(THE TASK) From the ingredient list in the dairy-free cheesy mashed potatoes recipe below, list every ingredient marked as optional for the top.

(SOURCE EXTRACT)
==============================
Cheesy mashed potatoes, dairy-free? You bet!
And they don’t even taste like they’re missing a thing.
Add this to your rotation of potato recipes because it’s sure to please.
See the recipe below.
Hubby grew up on baked cheesy mashed potatoes, and it’s still one of his favorite side dishes.
But after we got married and our son was diagnosed with severe milk allergy…
hubs just had to look forward to indulging in this cheesy, milky goodness at his parents’ house.
That is…until recently!
Somehow, it took me sixteen long years to attempt these cheese potatoes dairy-free.
Can you blame me?
Butter, cream cheese, AND shredded cheddar?
First off, dairy-free shredded cheddar wasn’t even a thing when my son was younger.
Thankfully now, there are several vegan brands that work for us and taste good…
especially when mixed into a rich, flavorful dish like this.
At Easter this year, when hubby was so happy his mom made cheesy mashed potatoes,
I decided with all the good tasting vegan product options now…
I could surely make this potato dish for my kiddo to safely try, too.
And that I did!
Here are the vegan cheese brands I used.
Always check ingredients for yourself, of course. They can change.
This was the original dairy-free cream cheese brand and we’ve not strayed from it. It’s easy for us to find and always tastes great mixed into our favorite recipes.
Definitely check the labels. These mainstream brands of butter can be tricky.
We are also loving the vegan cheese shreds at Aldi.
DAIRY-FREE SHREDDED CHEESE
No matter the brand…there’s a general rule in the food allergy and vegan world about shredded vegan cheese.
And that is…
a little goes a long way!
If you learn to use your dairy-free cheese in moderation, it can make dishes cheesy like you want.
Cheesy, but not too dairy-free tasting.
My general rule is to use half the amount of dairy-free cheese as I would dairy cheese.
That goes for our homemade pizza, too.
In this cheesy mashed potato recipe, you could even omit the extra cheese baked on top.
You’d still end up with a pan of buttery, cheesy mashed potatoes that are rich and delicious.
Still add the cooked bacon and maybe the green onion on top and you’re golden!
You can never go wrong with bacon, am I right?
Now for the cheesy potato recipe below.
CHEESY MASHED POTATOES DAIRY-FREE
9×13″ baking dish
2 hour prep and cook time
6 large russet potatoes
1 tablespoon salt for boiling water
4 ounces dairy-free cream cheese
3 tablespoons dairy-free butter
1 teaspoon salt (or to taste)
1/8 teaspoon pepper (or to taste)
1/2 teaspoon garlic powder
1/2 cup dairy-free shredded cheddar cheese
1/2 cup extra shredded dairy-free cheese for last 10 min of baking (optional for top)
crumbled cooked bacon (optional for top)
green onions (optional for top)
Grease a 9×13″ baking dish with dairy-free butter.
Wash and peel and quarter 6 large russet potatoes.
Place quartered potatoes into a large pot.
Cover the potatoes with water, enough water to go 1 inch above the potatoes.
==============================
(PROVIDED DATA)
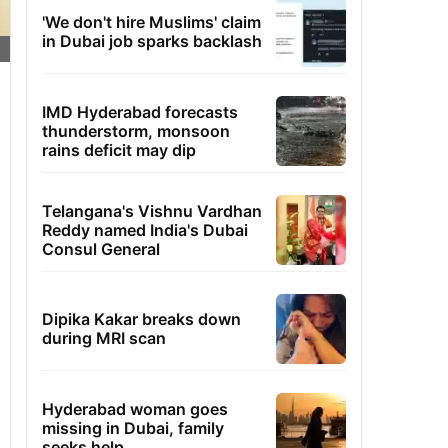
'We don't hire Muslims' claim
in Dubai job sparks backlash
IMD Hyderabad forecasts
thunderstorm, monsoon
rains deficit may dip
Telangana's Vishnu Vardhan
Reddy named India's Dubai
Consul General
Dipika Kakar breaks down
during MRI scan
Hyderabad woman goes
missing in Dubai, family
seeks help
==============================
(WRITTEN RESPONSE)
- 1/2 cup extra shredded dairy-free cheese for the last 10 minutes of baking
- crumbled cooked bacon
- green onions